1. 为什么 cppreference 说 A 被注入到global而不是D命名空间中？
2. 为什么 cpp首选项说 A 被注入global而不是C命名空间？
3. 是什么让这种模棱两可而不是"一个隐藏另一个"？
4. cppreference说A：：i == 1被B：：i == 3隐藏，所以这是== 3而不是0。 为什么 A：：i 不隐藏 B：：i？using namespace A不是使 A：：i 的范围比 B：：i 更接近吗？ 为什么这会上升到父块 C->B->B：：i == 1 而不是命名空间 C->D->A->A：：i == 3？
5. 这是 == A：：b == 0。这将通过包含using namespace A的using namespace D。 为什么这会像问题 4 中那样将命名空间 C->D->A->A：：b == 0 上升到 C->B->B：：b == 2？
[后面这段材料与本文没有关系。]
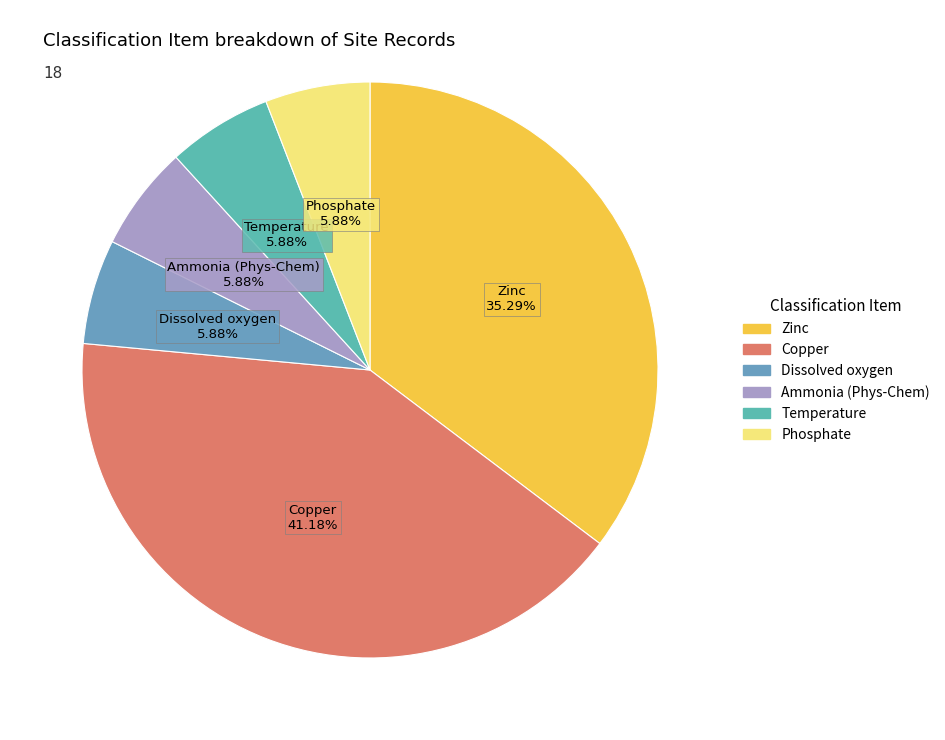

What is the ratio of the value at Copper to the value at Dissolved oxygen?

7.0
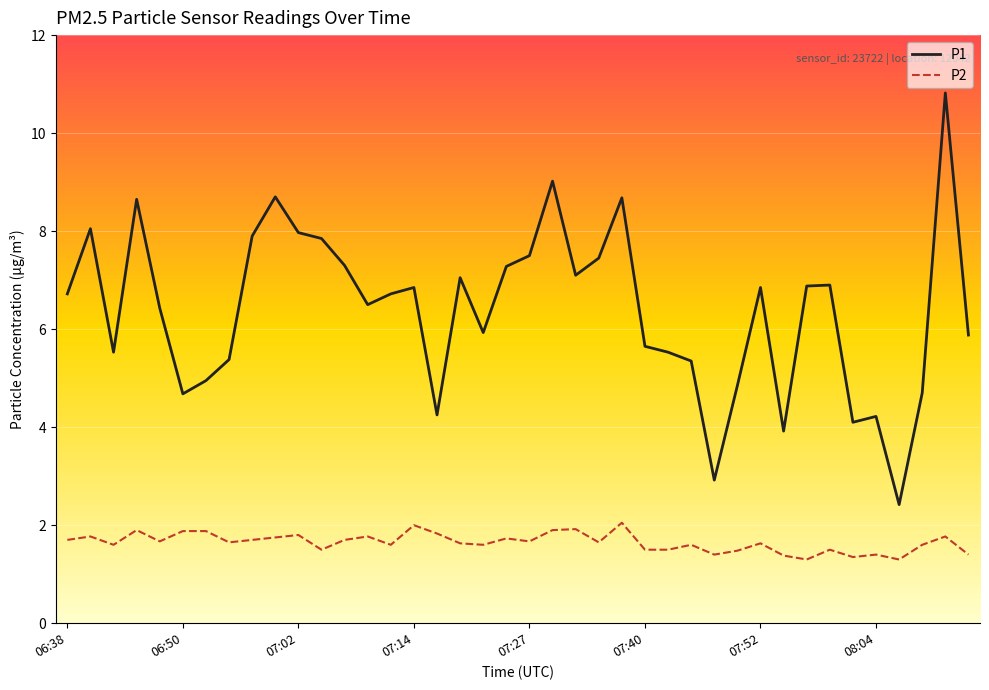

Which series has the largest total across all categories?

P1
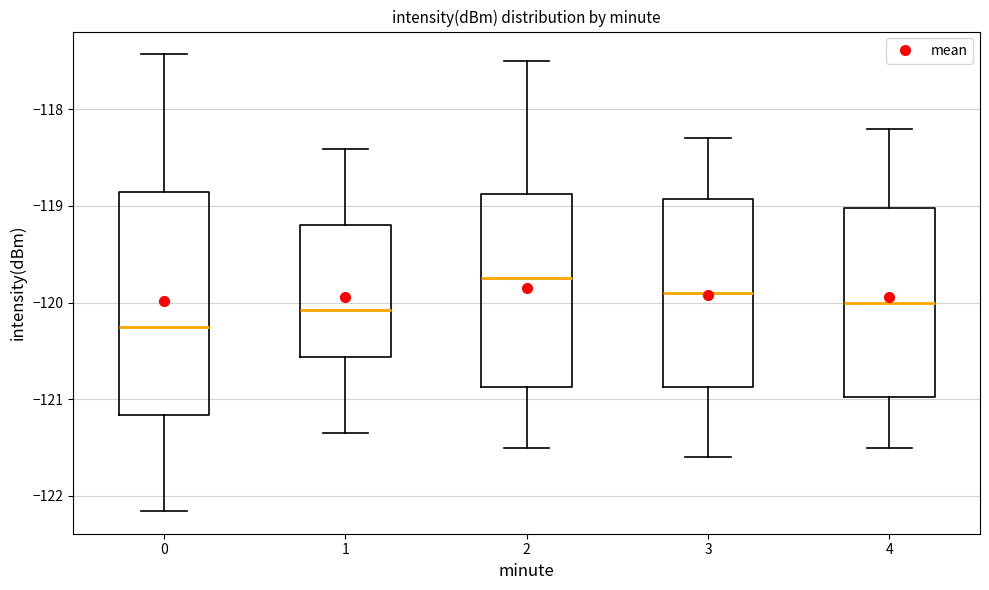

Which box's median line is the highest?

2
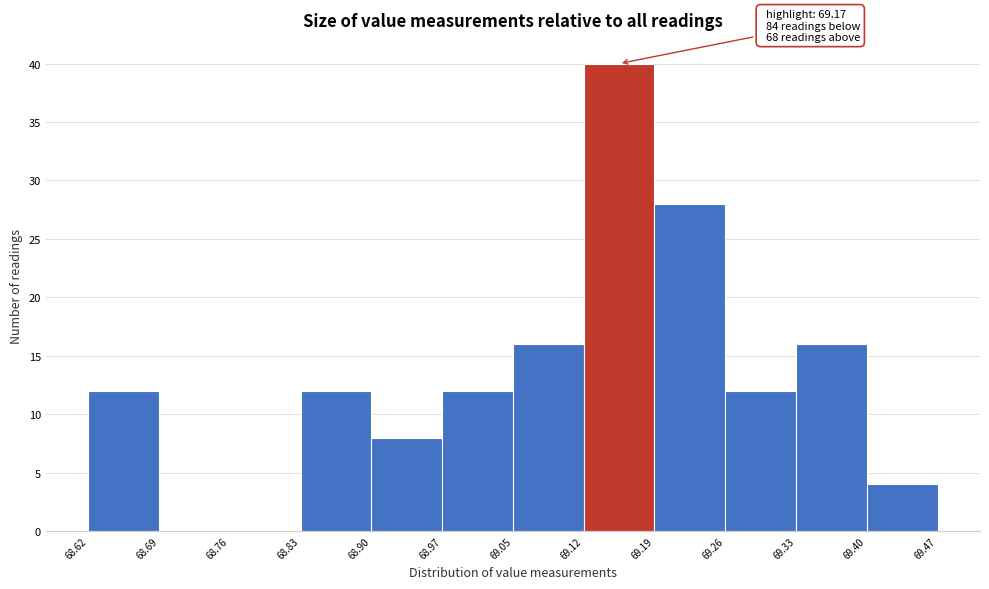

Which range on the x-axis has the tallest bar?

69.12 to 69.19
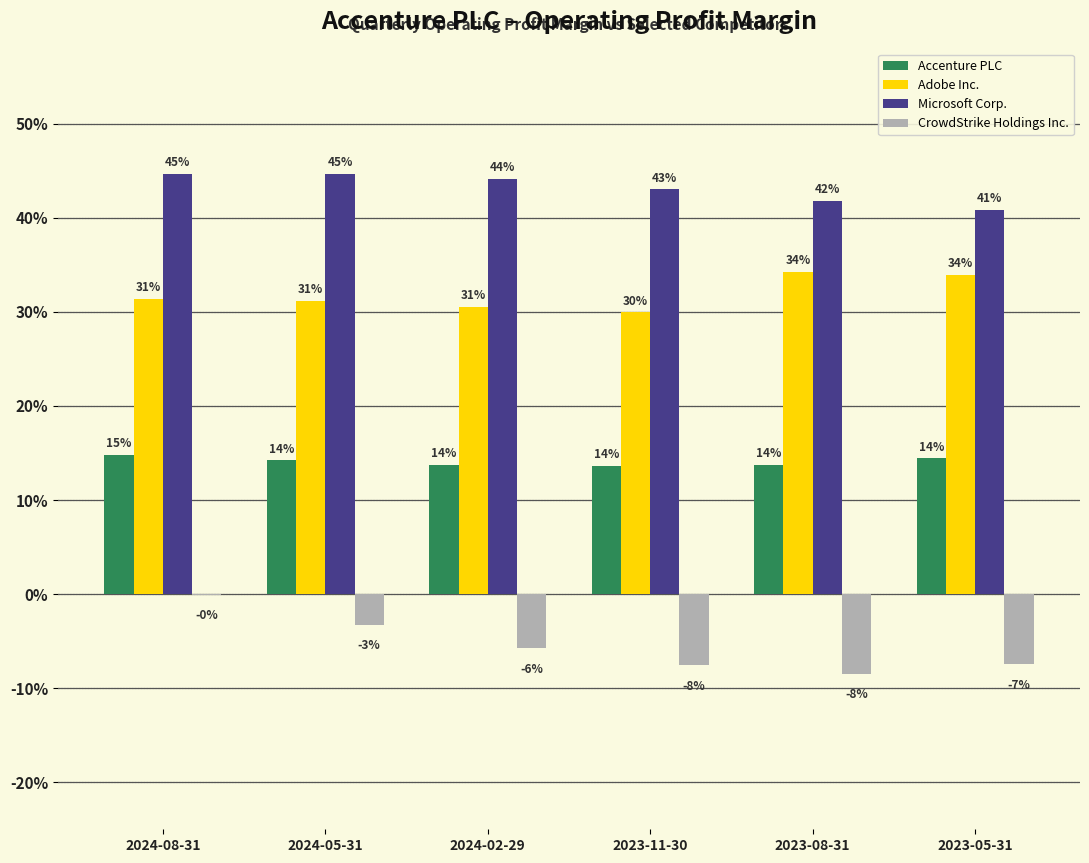

Reading left to right, list all the values displayed in this chart.

Accenture PLC: 0.1	0.1	0.1	0.1	0.1	0.1
Adobe Inc.: 0.3	0.3	0.3	0.3	0.3	0.3
Microsoft Corp.: 0.4	0.4	0.4	0.4	0.4	0.4
CrowdStrike Holdings Inc.: -0.0	-0.0	-0.1	-0.1	-0.1	-0.1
6. 这是 == B：：b == 2。为什么不是 == B：：C：b == 0 从赋值int c = b？我猜是因为命名空间正文内 b 的名称查找与命名空间正文外部的 B：：C：：b 查找不同。
7. 与下面的问题 9 相比，i 被分配到 m 但 1 ！= 3。 我认为这类似于问题 6，其中命名空间主体外部的名称查找与内部不同。 我不确定为什么这会上升命名空间 C->D->A->A：：i == 1 而不是块 C->B->B：：i == 3。
8. 为什么它会上升命名空间 C->D->D：：j 而不是块 C->B->B：：j == 4？
cpp首选项说 B：：i 隐藏了 A：：i 所以这是 == B：：i == 3 为什么这会上升块 C->B->B：：i ==
9. 3 而不是命名空间 C->D->A->A：：i == 1？ 实际上，我想问题 9 和 7 分别与问题 6 和 5 的情况相同。其中 m 和 i 分别对应于 c 和 b。
cpp首选项说 D：：j 隐藏了 B：：j，所以这是 == D：：j == 5 为什么这会上升命名空间 C->D->D：：j ==
10. 5 而不是块 C->B->B：：j == 4？我在问题 9 和 10 之间看到的唯一区别是，对于问题 9，i 不像 j 那样在 D 中声明。
11. cpp首选项说 A：：i 被 B：：i 隐藏，所以这个 == B：：i == 3。为什么这会上升块 D->C->B->B：：i == 3 而不是命名空间 D->A->A：：i == 1？ 这会像问题 9 那样上升块，但不会像问题 10 那样上升命名空间。
12. 这可能会上升命名空间 D->A->A：：b == 0 而不是块 D->C->B->B：：b == 2，因为 b 在命名空间主体外部访问类似于问题 5、7 和 8。 命名空间主体内的访问将是问题 11，因为对 i 的引用是在 a 中捕获的。
13. 我认为这与问题 12 ~ 5、7 和 8 类似 (~)，其中它上升命名空间 D->A->A：：i == 1 而不是块 D->C->B->B：：i == 3，因为我是在命名空间主体之外访问的。